Billing UI, Event Sourcing, and Epoch Refinements

2025-08-07
3 minute read

Today, my main focus was on the Catacloud platform, specifically developing the billing UI and implementing the billing aggregate.

Billing System Development

I've implemented the billing aggregate, which tracks operational metrics like total storage used by an organization and the amount of gigabyte-hours consumed. The system now has a saga that processes these metrics. I've also developed the UI to display daily aggregations, providing good tracking for gigabytes per hour and execution times.

Looking ahead, I plan to extend this system to support multiple services, each with specific pricing per customer, allowing for volume-based accounts and discounts. This design also accounts for future pricing changes without necessarily affecting existing customers, providing flexibility for potential migrations to new pricing models.

File Upload and Event Versioning Issues

I've started investigating why file uploads are failing, particularly larger files, when they go through the event system. It appears to be a concurrency issue. When multiple file parts are uploaded simultaneously, events are sometimes created with the same version in the database, leading to "duplicate key" errors.
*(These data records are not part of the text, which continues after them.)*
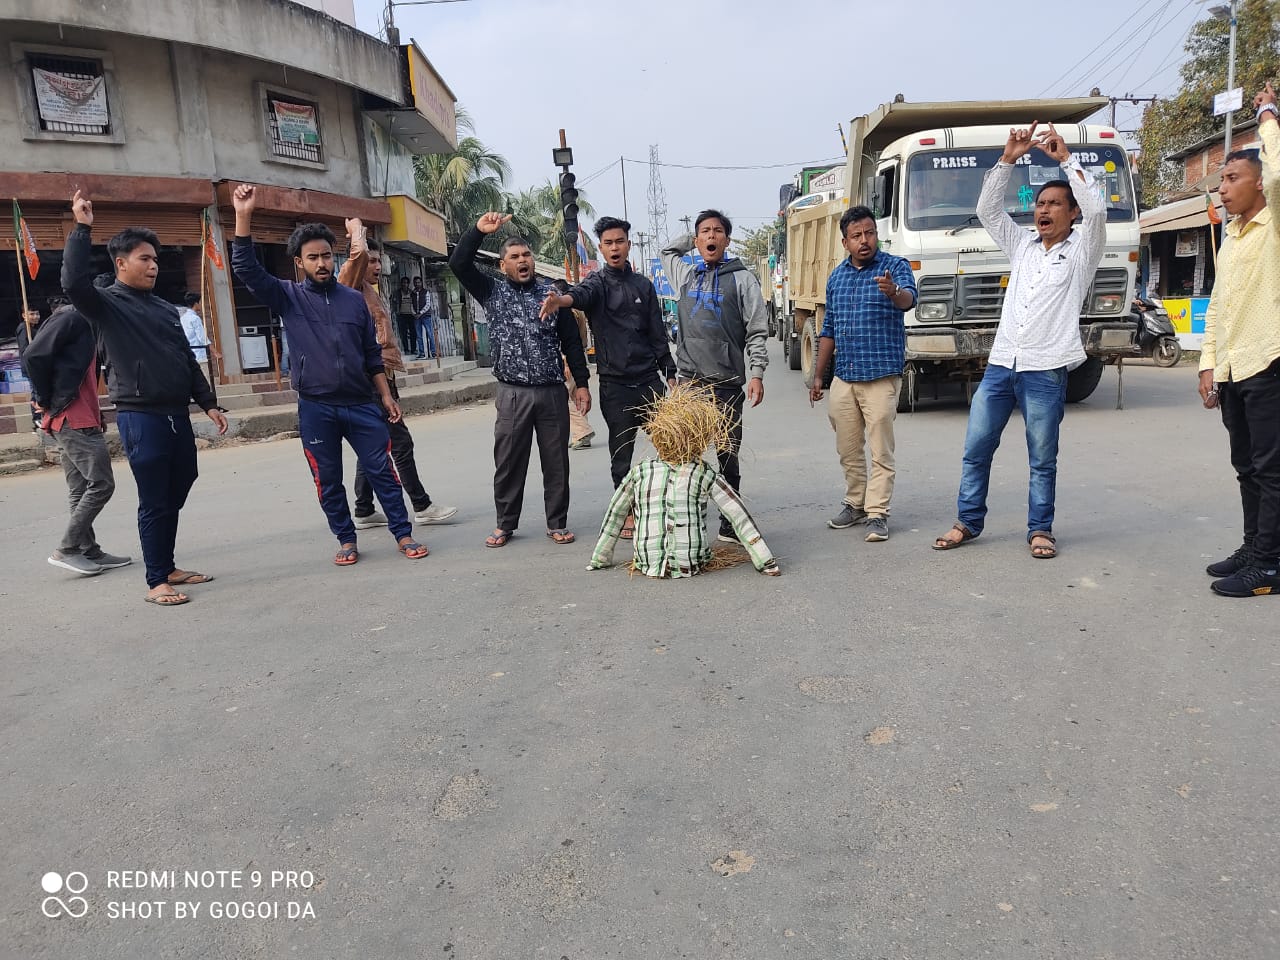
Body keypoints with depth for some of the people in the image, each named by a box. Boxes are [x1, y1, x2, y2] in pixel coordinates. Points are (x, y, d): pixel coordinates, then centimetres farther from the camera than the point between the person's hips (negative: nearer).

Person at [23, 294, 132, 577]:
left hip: (74, 420, 10)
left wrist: (43, 398, 12)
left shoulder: (81, 321, 18)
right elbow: (34, 355, -19)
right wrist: (46, 399, -9)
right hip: (74, 419, -10)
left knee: (81, 490, 10)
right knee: (101, 483, -9)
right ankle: (66, 550, -4)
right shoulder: (72, 317, -9)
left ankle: (89, 552, 14)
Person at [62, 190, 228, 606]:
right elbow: (74, 283, -26)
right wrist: (81, 228, -23)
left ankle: (169, 566, 26)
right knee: (154, 502, -4)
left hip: (178, 414, 7)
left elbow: (188, 361, 18)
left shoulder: (165, 309, 17)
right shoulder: (107, 303, -3)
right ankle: (156, 581, 5)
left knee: (176, 496, 13)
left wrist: (208, 404, 13)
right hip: (140, 416, -7)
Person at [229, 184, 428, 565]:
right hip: (316, 409, 0)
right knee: (328, 480, 7)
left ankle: (403, 535, 10)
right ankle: (346, 540, 21)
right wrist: (244, 216, -20)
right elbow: (246, 268, -10)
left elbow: (372, 354, 11)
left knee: (381, 470, 2)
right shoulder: (288, 297, 4)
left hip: (361, 404, 1)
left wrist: (386, 396, 7)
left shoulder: (355, 299, 8)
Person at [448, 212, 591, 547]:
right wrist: (479, 230, -12)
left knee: (556, 461, 5)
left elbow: (571, 340, 8)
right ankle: (506, 523, 19)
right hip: (512, 394, 0)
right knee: (508, 461, 4)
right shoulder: (493, 292, 8)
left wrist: (581, 383, 3)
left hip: (552, 392, 1)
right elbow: (458, 264, -3)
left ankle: (557, 523, 17)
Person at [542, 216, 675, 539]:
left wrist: (670, 373, 7)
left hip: (649, 379, 3)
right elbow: (583, 294, -27)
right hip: (615, 383, -3)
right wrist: (561, 300, -50)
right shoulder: (598, 282, -1)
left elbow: (658, 334, 12)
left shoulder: (643, 285, 10)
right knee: (621, 453, 4)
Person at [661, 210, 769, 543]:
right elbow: (667, 251, 36)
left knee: (728, 456, 2)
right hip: (688, 381, 3)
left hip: (728, 382, -3)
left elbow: (757, 330, 0)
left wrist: (756, 374, -8)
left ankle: (730, 525, 11)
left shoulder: (742, 278, 3)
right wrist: (691, 238, 24)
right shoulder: (686, 275, 14)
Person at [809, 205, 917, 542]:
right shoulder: (836, 276, 14)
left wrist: (894, 292, -47)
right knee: (848, 450, 12)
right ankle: (855, 503, 26)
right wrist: (818, 375, 17)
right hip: (843, 378, 5)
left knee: (881, 451, -3)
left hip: (881, 377, -5)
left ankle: (877, 513, 3)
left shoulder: (895, 266, -2)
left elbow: (909, 299, -24)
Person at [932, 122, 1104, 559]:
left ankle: (1040, 529, 15)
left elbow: (1096, 208, -12)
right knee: (975, 449, 5)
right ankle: (968, 521, 15)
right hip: (1000, 364, 4)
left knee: (1042, 459, 4)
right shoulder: (1022, 245, 17)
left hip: (1046, 371, -4)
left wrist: (1065, 158, -9)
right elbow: (987, 209, 13)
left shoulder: (1081, 249, 5)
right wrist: (1008, 158, 4)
The root cause seems to be the order of persistence: currently, the aggregate state is persisted before the events. This is problematic because if state persistence fails, events might already be in the database, leading to an outdated state when reconstructed. Ideally, events should be persisted first, followed by the aggregate state, preferably within a transaction. This ensures that the state is always up-to-date with the latest events.

To optimize performance, we might need to implement a snapshotting mechanism for the aggregate state, so we don't have to re-aggregate all events every time. Caching frequently retrieved states in memory could also significantly improve performance.

Epoch Improvements for Event Hydration

I've begun making changes to Epoch to improve how events are read from the event store. Instead of reading the entire event stream, I want to read only new events since the last known version. This led me down a rabbit hole of modifying Epoch's traits to support streaming events directly into the rehydration function.

Working with event streams (e.g., pulling events from Postgres as a stream) would be significantly more efficient, especially for rehydrating new projections from the beginning of time, as it avoids building the entire event store in memory. However, this introduces complexities with error propagation when reading from the stream, as the aggregate needs to handle potential errors during event retrieval.

The ultimate goal is to make all I/O asynchronous, allowing for better concurrency and multi-threading, which would be a significant improvement. The question remains whether to continue with these fundamental changes to Epoch now, given that the immediate problem is the file upload concurrency issue. I need to re-evaluate if the file upload issue is indeed a race condition that these changes would help resolve.

Atomic Operations and Transactions

The core problem boils down to ensuring atomic operations when persisting events and state. If the state persistence fails, the events should not be committed, or the system needs a robust way to recover. While a database transaction would be the ideal solution, I need to explore how to achieve this atomicity within Epoch without necessarily relying on explicit database transactions if they are not readily available or suitable. This requires careful consideration of how to handle state and event consistency.